• What this task involves: Show every line in the records below that contains the word "comune".

• Source material:
↓
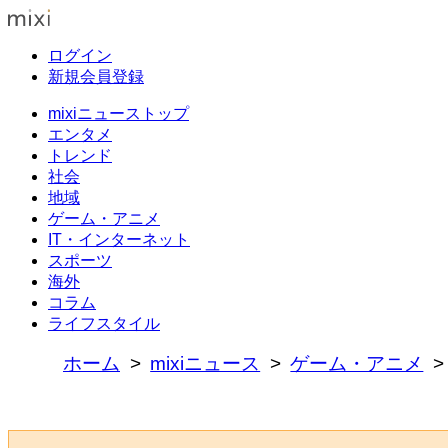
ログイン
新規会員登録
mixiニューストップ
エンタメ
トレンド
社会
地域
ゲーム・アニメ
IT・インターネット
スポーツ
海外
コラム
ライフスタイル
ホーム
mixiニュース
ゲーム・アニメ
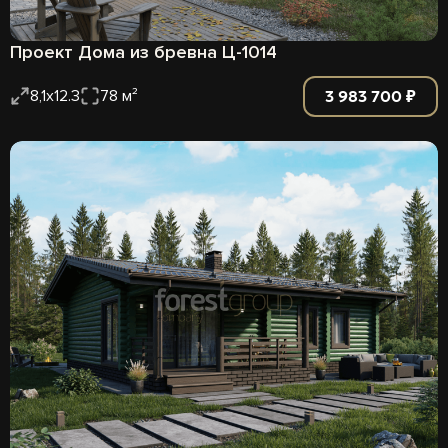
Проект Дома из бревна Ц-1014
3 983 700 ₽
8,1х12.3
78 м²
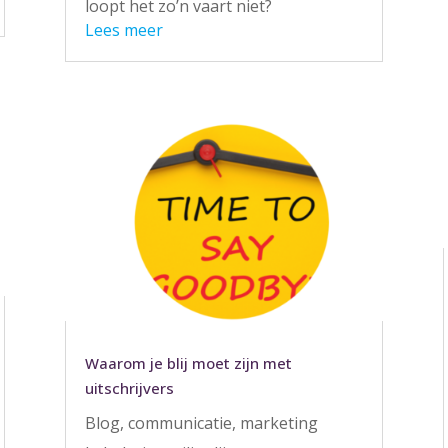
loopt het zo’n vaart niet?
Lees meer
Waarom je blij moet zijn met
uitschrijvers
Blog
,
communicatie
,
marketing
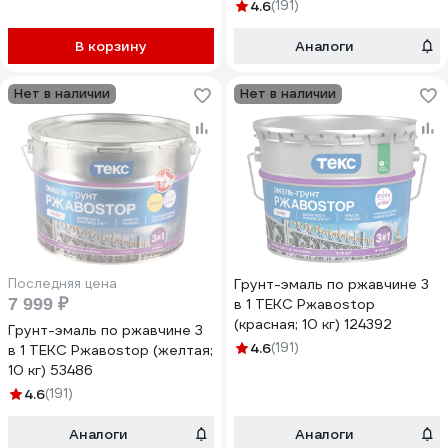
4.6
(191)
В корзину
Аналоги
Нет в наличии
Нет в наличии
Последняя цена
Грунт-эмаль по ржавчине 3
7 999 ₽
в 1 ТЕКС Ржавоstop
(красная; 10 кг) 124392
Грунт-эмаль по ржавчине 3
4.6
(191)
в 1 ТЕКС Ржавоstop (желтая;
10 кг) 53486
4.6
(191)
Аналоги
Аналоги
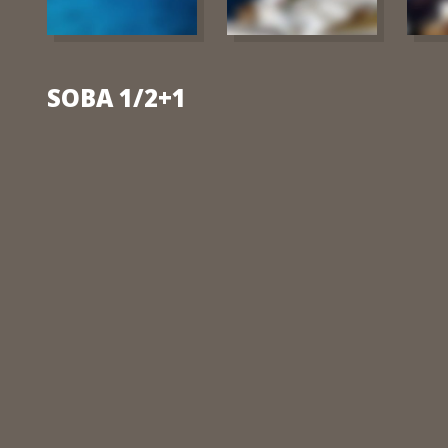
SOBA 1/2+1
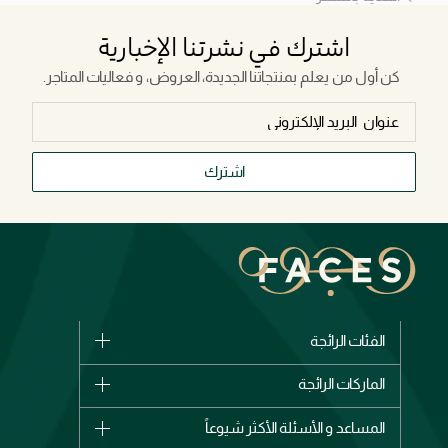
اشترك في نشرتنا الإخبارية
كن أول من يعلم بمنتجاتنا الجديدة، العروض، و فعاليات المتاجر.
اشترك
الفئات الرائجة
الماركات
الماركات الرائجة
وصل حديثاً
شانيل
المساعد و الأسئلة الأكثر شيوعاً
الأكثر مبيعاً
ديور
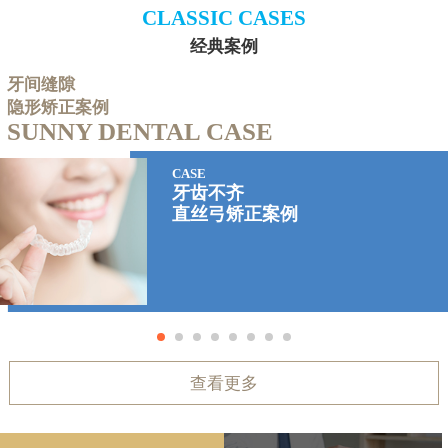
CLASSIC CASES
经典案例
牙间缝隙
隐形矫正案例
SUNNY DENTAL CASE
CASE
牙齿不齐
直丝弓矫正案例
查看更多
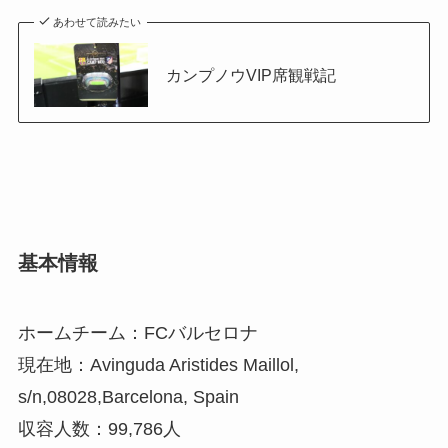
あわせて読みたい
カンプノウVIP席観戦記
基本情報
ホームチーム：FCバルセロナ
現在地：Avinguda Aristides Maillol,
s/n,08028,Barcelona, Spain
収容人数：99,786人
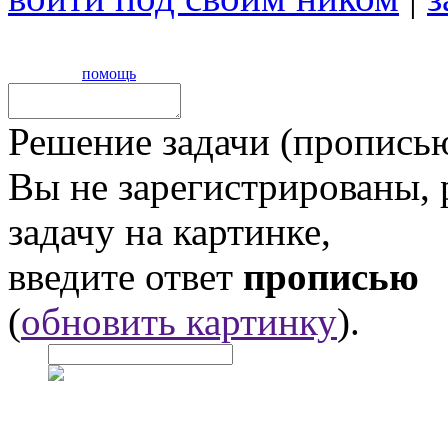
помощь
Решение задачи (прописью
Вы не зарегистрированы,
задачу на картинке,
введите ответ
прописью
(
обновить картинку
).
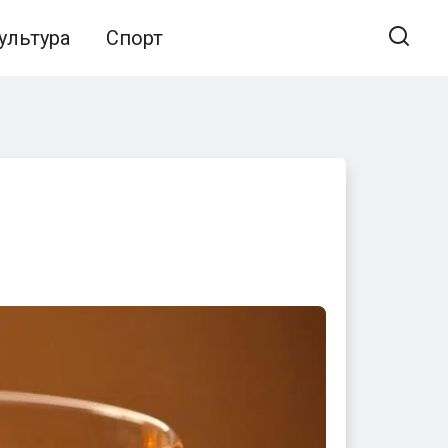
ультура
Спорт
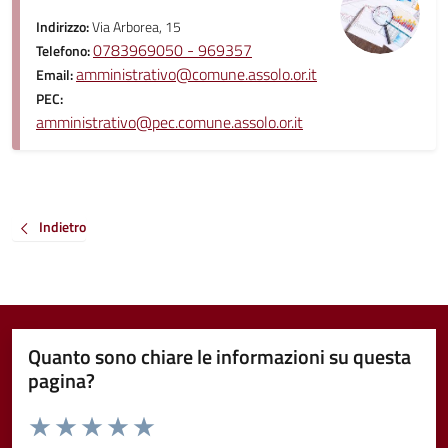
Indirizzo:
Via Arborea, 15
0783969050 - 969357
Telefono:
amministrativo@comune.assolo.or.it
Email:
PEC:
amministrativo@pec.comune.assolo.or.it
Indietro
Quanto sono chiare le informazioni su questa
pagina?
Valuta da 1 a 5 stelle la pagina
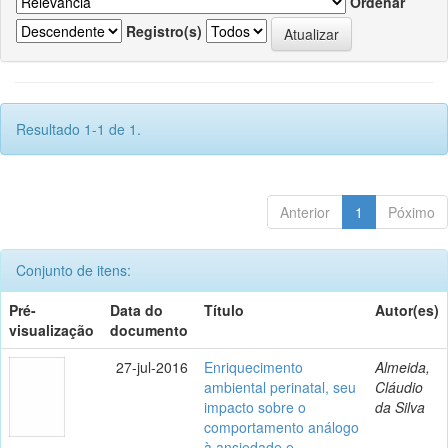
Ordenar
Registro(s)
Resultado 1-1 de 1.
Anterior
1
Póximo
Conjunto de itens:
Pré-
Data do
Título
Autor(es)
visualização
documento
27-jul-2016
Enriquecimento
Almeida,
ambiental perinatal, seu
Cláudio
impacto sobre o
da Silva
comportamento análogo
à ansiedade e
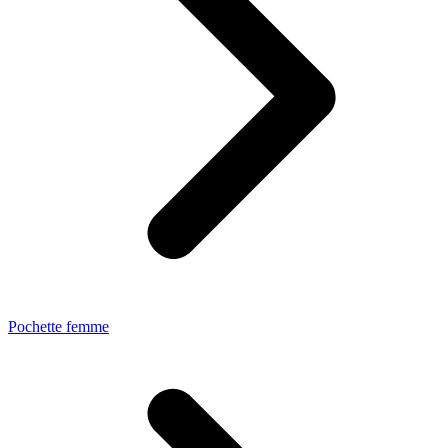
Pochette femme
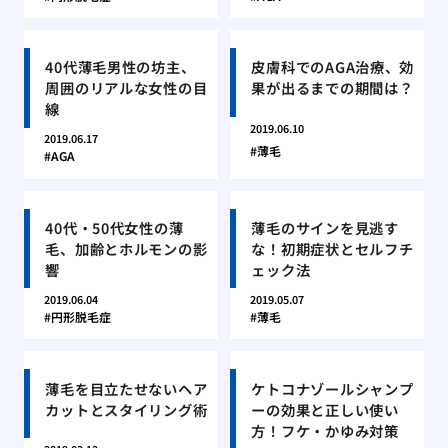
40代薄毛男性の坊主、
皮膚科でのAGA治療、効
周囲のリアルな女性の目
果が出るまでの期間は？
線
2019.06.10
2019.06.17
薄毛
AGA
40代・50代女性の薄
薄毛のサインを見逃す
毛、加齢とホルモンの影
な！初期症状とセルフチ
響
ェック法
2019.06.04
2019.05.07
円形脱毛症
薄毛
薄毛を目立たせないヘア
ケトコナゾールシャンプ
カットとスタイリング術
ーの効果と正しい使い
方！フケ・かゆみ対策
↑
↓
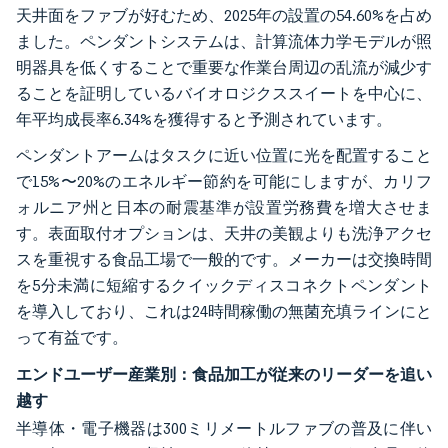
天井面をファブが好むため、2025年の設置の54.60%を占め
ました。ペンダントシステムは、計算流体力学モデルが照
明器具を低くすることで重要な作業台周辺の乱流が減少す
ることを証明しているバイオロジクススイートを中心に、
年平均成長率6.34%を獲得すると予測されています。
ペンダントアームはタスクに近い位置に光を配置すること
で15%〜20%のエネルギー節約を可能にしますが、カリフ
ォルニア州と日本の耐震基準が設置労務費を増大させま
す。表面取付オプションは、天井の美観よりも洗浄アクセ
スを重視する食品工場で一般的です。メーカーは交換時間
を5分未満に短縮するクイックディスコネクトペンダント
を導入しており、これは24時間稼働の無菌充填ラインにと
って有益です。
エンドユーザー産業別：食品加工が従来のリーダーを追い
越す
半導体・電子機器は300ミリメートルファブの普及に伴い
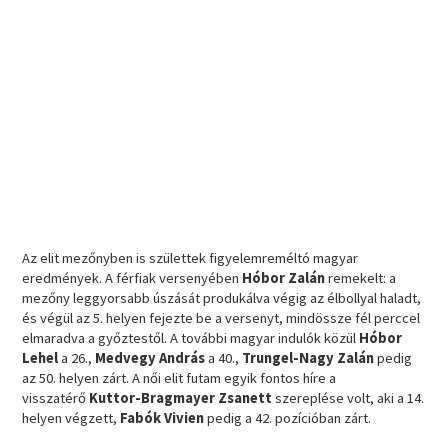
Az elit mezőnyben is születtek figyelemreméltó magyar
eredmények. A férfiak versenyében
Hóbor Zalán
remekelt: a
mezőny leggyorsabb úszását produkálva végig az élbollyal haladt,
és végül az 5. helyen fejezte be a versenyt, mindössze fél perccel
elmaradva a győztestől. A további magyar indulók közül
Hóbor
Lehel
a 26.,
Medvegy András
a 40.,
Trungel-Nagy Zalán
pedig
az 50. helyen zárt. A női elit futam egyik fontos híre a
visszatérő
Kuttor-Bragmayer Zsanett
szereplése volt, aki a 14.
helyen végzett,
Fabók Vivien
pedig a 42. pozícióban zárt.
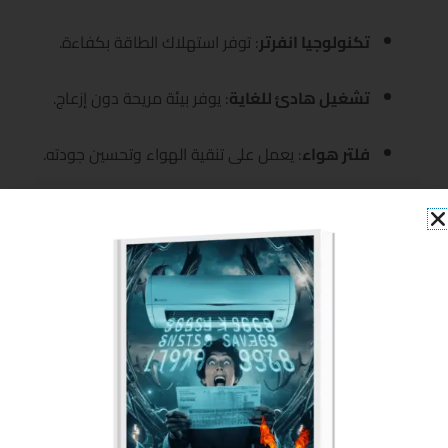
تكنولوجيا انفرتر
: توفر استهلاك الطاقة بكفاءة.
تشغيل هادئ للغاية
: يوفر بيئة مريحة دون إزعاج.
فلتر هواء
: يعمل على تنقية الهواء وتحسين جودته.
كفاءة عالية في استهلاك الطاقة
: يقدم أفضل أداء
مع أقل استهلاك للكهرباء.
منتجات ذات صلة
↑
• Result of the task:
amministrativo@comune.assolo.or.it
amministrativo@pec.comune.assolo.or.it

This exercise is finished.